Saved data entries:
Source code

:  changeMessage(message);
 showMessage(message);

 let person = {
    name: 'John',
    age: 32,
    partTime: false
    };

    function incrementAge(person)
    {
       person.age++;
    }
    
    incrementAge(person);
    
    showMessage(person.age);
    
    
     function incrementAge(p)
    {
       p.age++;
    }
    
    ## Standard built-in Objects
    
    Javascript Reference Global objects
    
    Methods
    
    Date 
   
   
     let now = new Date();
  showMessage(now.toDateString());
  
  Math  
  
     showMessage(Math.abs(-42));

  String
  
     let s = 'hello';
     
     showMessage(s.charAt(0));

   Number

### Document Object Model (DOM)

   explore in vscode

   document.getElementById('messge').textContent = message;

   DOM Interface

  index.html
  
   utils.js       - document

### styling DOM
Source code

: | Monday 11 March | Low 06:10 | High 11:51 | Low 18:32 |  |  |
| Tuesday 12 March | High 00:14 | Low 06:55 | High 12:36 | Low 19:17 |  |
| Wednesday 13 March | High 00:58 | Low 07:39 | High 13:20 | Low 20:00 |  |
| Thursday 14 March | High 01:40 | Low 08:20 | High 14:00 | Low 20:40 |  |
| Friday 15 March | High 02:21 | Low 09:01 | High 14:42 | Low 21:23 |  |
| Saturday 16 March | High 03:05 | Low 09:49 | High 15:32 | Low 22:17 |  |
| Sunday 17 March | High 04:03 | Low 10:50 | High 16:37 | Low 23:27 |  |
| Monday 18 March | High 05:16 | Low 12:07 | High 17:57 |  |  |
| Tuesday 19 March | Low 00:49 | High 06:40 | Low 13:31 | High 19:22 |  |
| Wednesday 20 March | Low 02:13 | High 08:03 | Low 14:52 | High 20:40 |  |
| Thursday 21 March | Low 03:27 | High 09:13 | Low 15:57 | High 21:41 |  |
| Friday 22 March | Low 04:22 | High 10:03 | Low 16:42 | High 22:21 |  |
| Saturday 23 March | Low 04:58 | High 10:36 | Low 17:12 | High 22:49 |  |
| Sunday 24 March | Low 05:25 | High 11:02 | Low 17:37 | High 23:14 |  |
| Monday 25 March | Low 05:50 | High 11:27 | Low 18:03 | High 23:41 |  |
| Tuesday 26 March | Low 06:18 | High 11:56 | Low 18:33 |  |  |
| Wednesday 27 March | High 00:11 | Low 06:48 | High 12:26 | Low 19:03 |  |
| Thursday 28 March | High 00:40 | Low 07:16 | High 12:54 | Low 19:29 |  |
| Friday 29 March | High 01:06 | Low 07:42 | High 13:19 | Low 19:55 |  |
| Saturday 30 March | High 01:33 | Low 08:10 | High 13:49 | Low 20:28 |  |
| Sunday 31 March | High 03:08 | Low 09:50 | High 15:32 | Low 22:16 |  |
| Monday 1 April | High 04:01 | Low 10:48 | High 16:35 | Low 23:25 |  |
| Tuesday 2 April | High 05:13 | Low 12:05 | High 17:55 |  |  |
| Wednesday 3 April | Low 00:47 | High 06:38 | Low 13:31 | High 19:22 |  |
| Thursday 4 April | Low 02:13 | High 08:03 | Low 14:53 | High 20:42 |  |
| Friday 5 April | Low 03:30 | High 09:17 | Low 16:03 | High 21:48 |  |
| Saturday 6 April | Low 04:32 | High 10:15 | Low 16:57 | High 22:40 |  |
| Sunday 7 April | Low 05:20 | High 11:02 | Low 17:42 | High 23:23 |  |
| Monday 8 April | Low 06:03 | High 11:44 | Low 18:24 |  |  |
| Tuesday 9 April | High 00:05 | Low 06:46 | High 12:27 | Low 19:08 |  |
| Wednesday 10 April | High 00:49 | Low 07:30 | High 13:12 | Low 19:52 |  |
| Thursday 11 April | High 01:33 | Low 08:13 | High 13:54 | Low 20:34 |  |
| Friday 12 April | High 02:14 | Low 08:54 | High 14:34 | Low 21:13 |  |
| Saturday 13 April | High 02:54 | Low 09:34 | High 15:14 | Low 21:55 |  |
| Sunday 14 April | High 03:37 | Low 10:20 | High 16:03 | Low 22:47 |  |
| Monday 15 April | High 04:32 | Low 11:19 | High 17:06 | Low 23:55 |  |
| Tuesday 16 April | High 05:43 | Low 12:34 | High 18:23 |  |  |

- What is needed: Beginning at the first line of the records, retype exactly every line up to and including the one with "incrementAge(person);".

- Solution:
Source code

:  changeMessage(message);
 showMessage(message);

 let person = {
    name: 'John',
    age: 32,
    partTime: false
    };

    function incrementAge(person)
    {
       person.age++;
    }
    
    incrementAge(person);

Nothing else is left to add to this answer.